- _TEXTE À LIRE_
::::::::::
Avec 86% des bulletins dépouillés, le PS obtenait 25,62% des voix, l'UMP 16,34%, le FN 14,71%, Europe Ecologie-Les Verts 7,79% et le Front de gauche près de 9%, selon des résultats de l'Intérieur. Le ministre Claude Guéant a crédité la majorité présidentielle de 32,5%.

Le taux définitif de participation à l'issue du dépouillement complet "ne devrait pas dépasser 45%", a indiqué le ministre de l'Intérieur, Claude Guéant, qui a déploré, à l'instar de nombreux responsables politiques, "la plus faible participation enregistrée aux élections cantonales".

La présidente du Front national Marine Le Pen a aussitôt salué un succès "historique" pour son parti, presque au coude-à-coude avec l'UMP, étiquette à laquelle de nombreux candidats de la majorité présidentielle ont préféré celle de Divers droite pour cause d'impopularité de Nicolas Sarkozy.

Résultat: outre la perspective de multiples duels PS-FN au second tour -52 comptabilisés à 22H30 par l'AFP-, la question du positionnement des uns et des autres par rapport au parti d'extrême droite alimentait tous les commentaires.

"Nous laissons nos électeurs libres de leur choix" quand l'UMP est absente au second tour, a lancé le patron du parti présidentiel Jean-François Copé, refusant de choisir entre le vote FN et le front républicain.

Une prise de position logiquement rejetée par la gauche, qui y voit "une ambiguïté coupable", a réagi le sénateur PS David Assouline. Même tonalité du côté du MoDem: "La position de l'UMP est irresponsable, il faut voter pour le candidat qui est contre le FN", a déclaré son porte-parole Yann Wehrling.
::::::::::
- _CONTENU PRÉSENTÉ_

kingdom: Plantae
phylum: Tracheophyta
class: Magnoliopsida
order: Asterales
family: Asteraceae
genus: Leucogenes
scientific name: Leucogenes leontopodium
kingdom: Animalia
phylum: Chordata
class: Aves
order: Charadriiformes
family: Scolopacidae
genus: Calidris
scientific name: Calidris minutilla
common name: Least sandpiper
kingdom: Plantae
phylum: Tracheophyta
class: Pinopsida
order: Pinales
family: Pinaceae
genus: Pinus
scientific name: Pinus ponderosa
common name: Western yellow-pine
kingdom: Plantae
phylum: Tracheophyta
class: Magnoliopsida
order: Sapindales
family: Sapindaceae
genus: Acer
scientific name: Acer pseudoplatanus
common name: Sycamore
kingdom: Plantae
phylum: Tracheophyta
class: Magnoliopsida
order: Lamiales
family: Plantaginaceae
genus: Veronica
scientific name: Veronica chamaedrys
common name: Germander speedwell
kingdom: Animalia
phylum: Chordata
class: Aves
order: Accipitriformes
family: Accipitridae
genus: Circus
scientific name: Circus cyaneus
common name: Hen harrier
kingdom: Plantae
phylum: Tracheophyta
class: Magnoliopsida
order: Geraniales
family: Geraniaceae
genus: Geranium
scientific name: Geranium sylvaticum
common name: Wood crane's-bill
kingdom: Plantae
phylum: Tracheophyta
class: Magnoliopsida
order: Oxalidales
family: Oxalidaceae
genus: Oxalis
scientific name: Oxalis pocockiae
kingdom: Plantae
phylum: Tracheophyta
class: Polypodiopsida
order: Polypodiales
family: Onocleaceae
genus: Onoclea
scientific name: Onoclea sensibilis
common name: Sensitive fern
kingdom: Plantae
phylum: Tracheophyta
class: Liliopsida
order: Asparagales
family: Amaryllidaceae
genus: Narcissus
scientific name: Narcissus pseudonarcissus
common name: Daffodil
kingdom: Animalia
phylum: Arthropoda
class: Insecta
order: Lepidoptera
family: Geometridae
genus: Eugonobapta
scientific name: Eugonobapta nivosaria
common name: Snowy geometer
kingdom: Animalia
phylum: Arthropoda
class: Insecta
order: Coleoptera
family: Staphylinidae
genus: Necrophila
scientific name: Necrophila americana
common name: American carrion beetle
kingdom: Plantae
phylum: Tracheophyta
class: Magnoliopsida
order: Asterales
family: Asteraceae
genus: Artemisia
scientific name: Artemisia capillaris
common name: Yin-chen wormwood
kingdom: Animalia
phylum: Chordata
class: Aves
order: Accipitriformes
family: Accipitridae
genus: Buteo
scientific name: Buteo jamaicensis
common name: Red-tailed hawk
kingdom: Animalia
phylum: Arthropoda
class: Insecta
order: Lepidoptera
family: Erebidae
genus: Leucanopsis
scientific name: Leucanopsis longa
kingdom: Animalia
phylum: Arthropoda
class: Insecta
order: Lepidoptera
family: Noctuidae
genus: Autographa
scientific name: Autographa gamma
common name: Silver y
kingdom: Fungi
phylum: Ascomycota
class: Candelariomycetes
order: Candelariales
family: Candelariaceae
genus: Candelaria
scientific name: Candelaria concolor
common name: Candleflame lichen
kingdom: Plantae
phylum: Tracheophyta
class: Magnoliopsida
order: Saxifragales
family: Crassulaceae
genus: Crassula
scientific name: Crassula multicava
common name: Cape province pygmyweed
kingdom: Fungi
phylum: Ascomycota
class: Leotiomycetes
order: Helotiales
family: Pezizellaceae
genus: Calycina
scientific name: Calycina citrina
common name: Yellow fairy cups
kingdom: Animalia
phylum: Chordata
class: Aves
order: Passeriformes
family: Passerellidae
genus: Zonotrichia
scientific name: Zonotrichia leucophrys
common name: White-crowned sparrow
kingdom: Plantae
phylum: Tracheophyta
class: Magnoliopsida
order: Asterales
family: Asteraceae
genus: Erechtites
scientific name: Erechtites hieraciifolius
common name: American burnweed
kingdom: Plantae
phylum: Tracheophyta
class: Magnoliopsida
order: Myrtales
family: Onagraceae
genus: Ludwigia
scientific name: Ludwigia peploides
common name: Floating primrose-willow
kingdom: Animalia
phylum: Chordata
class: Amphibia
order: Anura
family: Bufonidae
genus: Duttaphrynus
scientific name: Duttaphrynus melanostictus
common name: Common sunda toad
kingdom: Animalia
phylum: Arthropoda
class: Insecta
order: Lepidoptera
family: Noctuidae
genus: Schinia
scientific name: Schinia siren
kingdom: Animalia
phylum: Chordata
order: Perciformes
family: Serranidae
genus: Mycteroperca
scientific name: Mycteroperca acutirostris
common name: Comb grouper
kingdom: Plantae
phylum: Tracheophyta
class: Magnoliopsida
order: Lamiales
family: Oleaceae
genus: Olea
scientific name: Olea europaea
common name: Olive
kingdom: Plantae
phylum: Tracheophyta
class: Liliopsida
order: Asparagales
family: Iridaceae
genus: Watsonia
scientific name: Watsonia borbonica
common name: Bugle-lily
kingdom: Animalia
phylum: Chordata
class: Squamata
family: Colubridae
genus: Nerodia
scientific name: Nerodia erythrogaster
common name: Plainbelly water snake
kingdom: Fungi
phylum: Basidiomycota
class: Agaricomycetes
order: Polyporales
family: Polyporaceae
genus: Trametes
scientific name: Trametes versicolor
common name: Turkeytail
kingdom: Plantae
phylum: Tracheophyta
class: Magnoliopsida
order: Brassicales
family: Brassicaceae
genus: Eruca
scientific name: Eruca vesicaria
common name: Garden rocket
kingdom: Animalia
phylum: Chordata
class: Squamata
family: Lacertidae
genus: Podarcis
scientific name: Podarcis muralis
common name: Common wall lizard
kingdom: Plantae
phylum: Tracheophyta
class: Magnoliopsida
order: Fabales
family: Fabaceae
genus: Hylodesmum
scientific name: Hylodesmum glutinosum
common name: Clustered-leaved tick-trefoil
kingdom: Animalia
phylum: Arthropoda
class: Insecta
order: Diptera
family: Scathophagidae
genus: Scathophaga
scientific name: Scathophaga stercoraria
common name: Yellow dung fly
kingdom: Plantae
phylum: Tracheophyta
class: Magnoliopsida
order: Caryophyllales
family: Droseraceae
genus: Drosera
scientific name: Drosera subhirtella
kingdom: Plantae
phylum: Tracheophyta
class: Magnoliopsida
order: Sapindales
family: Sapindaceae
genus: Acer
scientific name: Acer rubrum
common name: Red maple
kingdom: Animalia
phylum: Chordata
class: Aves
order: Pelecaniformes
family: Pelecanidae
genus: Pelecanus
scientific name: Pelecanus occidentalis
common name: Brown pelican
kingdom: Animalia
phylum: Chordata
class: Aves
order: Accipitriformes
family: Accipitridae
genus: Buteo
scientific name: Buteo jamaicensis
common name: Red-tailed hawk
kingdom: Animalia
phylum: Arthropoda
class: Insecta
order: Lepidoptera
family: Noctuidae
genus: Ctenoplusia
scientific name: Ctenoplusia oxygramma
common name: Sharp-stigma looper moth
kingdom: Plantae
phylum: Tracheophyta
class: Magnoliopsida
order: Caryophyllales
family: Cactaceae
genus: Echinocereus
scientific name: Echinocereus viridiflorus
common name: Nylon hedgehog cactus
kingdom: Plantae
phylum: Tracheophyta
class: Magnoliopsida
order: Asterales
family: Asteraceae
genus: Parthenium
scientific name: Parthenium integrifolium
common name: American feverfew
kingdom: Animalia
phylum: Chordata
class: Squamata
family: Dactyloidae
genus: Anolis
::::::::::
- _ÉNONCÉ_
Relevez toutes les personnes désignées par leur nom dans le texte sur les élections cantonales.

- _VOTRE RÉPONSE_
Claude Guéant, Marine Le Pen, Nicolas Sarkozy, Jean-François Copé, David Assouline, Yann Wehrling